#### [Task to complete]
Every entry below should be copied exactly, minus the pictures.

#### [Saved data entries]
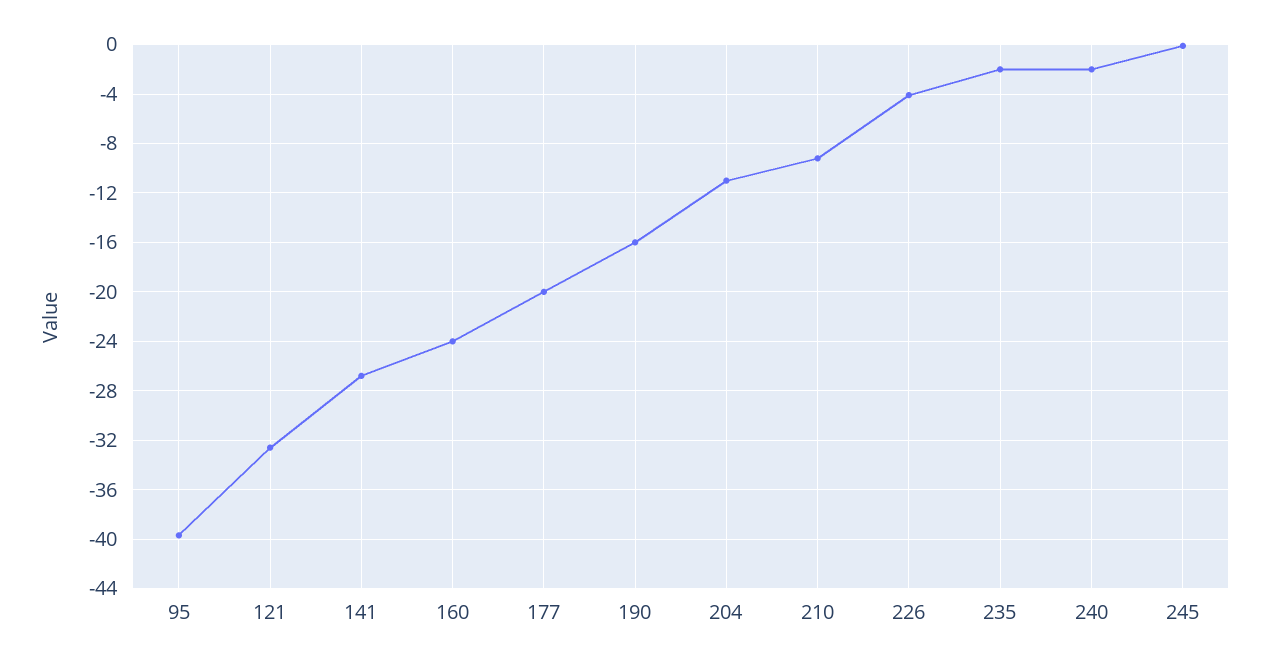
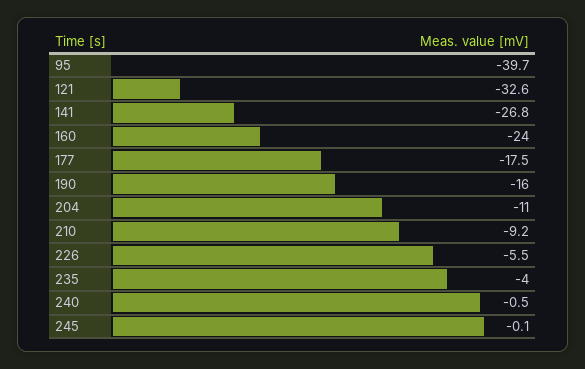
177: -20 -> -17.5
226: -4 -> -5.5
235: -2 -> -4
240: -2 -> -0.5

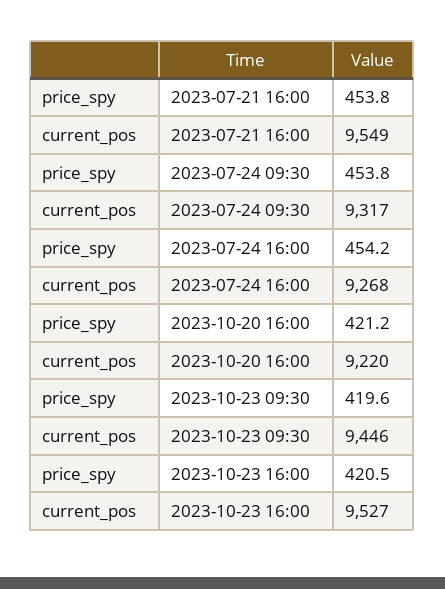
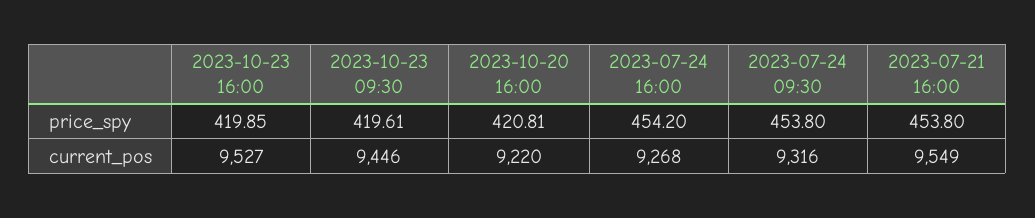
current_pos, 2023-07-24 09:30: 9317 -> 9316
price_spy, 2023-10-20 16:00: 421.2 -> 420.81
price_spy, 2023-10-23 16:00: 420.5 -> 419.85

#### [Result of this exercise]
177: -20 -> -17.5
226: -4 -> -5.5
235: -2 -> -4
240: -2 -> -0.5

current_pos, 2023-07-24 09:30: 9317 -> 9316
price_spy, 2023-10-20 16:00: 421.2 -> 420.81
price_spy, 2023-10-23 16:00: 420.5 -> 419.85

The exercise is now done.